## EXCERPT PROVIDED
"""

The noble Baroness said: In moving this amendment, I wish to speak also to Amendments Nos. 23 and 24. As I have mentioned, Clause 15 was inserted into the Bill as an afterthought, following the Committee stage in another place and shows all the signs of the Government legislating on the hoof.

We believe it is appropriate that there should be the facility to refer the activities of those providing postal services to the Competition Commission. I should perhaps remind the Committee that I am a former member of the Competition Commission, although in my day it was called the Monopolies and Mergers Commission. I should also reassure Members of the Committee that I am not trying to drum up business for my former colleagues.

Postal service providers will, of necessity, be few in number and the temptation to indulge in anti-competitive practices will surely be there. I question whether the powers in this clause include overseas providers to the commission. Perhaps the Minister can tell us. If they do not, then this is a matter calling for a further amendment so as to ensure that overseas providers have to play by the same rules as our domestic ones. The new, belated clause requires some fine tuning.

Amendment No. 22 supports the power of the postal services commission to refer matters to the Competition Commission at any time it considers it appropriate to do so. It adds a requirement that there shall be an automatic referral to the Competition Commission once every three years for it to conduct an overview of this vital public service.

"""

## GIVEN ENTRIES
"""

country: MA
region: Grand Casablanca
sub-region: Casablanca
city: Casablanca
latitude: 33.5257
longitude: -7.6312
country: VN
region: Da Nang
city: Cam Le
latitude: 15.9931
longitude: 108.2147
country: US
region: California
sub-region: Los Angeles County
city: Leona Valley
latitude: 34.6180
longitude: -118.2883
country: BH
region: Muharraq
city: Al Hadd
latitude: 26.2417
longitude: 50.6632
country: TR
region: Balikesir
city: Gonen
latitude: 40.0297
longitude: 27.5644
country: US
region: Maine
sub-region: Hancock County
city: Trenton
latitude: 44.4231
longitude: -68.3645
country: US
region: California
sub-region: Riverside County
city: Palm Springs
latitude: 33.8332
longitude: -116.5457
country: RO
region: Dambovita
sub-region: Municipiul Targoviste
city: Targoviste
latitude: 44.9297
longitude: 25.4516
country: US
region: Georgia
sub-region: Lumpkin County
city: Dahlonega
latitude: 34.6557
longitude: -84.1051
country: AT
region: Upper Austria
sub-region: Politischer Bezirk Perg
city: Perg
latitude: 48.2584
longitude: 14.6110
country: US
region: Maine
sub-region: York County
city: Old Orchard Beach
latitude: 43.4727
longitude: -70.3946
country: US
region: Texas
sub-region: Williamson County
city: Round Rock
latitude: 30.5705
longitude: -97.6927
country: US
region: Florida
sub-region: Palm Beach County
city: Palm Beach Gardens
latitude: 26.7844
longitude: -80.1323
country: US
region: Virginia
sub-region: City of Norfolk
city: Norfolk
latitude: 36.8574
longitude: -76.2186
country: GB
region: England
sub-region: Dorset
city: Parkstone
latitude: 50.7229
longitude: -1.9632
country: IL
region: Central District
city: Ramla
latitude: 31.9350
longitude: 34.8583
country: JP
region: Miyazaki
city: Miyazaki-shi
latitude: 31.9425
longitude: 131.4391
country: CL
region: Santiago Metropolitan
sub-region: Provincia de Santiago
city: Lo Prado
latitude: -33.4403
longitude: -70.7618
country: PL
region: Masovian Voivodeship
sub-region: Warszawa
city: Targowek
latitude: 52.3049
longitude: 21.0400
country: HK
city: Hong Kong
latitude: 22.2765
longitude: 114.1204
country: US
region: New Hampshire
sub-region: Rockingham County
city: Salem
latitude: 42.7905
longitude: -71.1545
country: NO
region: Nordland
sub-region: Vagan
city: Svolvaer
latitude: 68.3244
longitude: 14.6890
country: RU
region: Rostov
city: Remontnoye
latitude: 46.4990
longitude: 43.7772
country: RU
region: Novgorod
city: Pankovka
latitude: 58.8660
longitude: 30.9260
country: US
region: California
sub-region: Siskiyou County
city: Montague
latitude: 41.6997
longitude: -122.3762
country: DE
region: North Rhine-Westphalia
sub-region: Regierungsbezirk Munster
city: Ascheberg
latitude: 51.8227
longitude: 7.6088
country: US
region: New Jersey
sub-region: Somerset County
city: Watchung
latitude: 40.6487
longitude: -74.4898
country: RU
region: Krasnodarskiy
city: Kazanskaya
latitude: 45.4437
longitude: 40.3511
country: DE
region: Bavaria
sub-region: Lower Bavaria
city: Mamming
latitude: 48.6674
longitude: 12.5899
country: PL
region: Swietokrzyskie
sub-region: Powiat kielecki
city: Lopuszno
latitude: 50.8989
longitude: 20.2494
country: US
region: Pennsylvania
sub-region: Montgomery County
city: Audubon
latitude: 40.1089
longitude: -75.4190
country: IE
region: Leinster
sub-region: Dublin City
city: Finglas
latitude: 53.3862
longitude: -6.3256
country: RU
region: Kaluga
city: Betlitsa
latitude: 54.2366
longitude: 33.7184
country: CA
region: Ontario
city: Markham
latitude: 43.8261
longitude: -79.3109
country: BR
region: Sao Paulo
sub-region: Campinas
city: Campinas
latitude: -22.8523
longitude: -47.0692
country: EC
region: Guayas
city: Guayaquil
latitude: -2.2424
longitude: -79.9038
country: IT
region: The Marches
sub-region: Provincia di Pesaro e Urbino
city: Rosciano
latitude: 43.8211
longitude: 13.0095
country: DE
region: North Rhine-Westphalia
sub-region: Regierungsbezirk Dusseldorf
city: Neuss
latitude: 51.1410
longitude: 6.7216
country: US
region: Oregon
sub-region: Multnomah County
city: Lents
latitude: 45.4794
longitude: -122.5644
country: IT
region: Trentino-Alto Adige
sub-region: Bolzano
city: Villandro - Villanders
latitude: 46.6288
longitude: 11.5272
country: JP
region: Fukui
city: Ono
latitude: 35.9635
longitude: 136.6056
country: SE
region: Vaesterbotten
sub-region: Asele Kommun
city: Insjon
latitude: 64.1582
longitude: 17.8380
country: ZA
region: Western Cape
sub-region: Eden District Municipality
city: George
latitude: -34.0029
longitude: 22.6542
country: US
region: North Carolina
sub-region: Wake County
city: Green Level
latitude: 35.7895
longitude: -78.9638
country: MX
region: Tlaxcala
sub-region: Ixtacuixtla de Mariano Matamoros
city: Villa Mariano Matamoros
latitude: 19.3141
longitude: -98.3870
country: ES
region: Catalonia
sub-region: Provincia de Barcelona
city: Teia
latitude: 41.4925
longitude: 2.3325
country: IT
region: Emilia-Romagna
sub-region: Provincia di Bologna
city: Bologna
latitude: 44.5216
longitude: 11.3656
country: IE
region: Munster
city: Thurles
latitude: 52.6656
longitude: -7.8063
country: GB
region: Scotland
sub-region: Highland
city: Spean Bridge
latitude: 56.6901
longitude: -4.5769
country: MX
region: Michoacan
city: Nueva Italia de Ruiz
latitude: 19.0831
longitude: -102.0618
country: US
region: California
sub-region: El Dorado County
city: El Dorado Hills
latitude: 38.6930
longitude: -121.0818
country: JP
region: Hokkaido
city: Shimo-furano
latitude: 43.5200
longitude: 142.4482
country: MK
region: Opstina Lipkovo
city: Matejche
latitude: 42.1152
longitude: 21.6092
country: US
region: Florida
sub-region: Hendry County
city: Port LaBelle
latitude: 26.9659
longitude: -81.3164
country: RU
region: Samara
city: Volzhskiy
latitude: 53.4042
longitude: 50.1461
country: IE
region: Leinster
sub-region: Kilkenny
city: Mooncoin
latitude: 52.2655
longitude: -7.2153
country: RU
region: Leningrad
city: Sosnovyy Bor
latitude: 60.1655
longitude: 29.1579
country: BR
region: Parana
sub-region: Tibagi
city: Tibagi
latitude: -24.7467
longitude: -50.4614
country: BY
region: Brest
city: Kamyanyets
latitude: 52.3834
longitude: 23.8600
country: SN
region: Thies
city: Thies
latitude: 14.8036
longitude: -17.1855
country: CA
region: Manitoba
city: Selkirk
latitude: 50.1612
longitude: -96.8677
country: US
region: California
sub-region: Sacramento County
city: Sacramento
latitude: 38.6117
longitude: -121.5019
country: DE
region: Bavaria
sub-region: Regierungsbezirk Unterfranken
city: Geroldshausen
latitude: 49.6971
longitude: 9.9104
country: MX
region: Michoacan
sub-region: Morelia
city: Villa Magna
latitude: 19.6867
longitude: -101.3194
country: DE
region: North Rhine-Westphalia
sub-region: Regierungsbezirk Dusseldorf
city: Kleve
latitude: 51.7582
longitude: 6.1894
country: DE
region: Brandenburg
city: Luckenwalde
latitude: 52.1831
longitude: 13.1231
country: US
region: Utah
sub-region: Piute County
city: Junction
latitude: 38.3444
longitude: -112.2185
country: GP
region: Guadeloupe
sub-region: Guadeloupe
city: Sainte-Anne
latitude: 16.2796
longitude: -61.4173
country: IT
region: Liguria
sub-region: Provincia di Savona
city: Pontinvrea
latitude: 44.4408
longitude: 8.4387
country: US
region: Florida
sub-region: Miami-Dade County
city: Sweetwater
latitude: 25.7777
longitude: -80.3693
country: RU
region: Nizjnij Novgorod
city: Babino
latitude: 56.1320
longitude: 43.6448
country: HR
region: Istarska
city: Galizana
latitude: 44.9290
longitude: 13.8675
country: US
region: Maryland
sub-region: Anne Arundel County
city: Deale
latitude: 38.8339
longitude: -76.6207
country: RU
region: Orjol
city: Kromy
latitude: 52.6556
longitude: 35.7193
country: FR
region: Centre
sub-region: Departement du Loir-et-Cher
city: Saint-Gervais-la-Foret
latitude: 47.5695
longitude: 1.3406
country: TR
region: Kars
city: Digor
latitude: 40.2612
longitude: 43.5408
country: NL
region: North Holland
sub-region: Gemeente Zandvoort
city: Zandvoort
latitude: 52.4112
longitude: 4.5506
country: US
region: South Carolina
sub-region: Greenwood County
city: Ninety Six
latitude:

"""

## EXERCISE INSTRUCTIONS
• A. Return the stretch of the postal services speech from "Postal service providers" through "some fine tuning.".
• B. In the postal services speech, what would a further amendment achieve if the powers in the clause do not include overseas providers? Answer in one to three sentences.
The rows were gathered from a separate source.

## EXERCISE RESPONSES
• A.
Postal service providers will, of necessity, be few in number and the temptation to indulge in anti-competitive practices will surely be there. I question whether the powers in this clause include overseas providers to the commission. Perhaps the Minister can tell us. If they do not, then this is a matter calling for a further amendment so as to ensure that overseas providers have to play by the same rules as our domestic ones. The new, belated clause requires some fine tuning.

• B. It would ensure that overseas providers have to play by the same rules as domestic ones.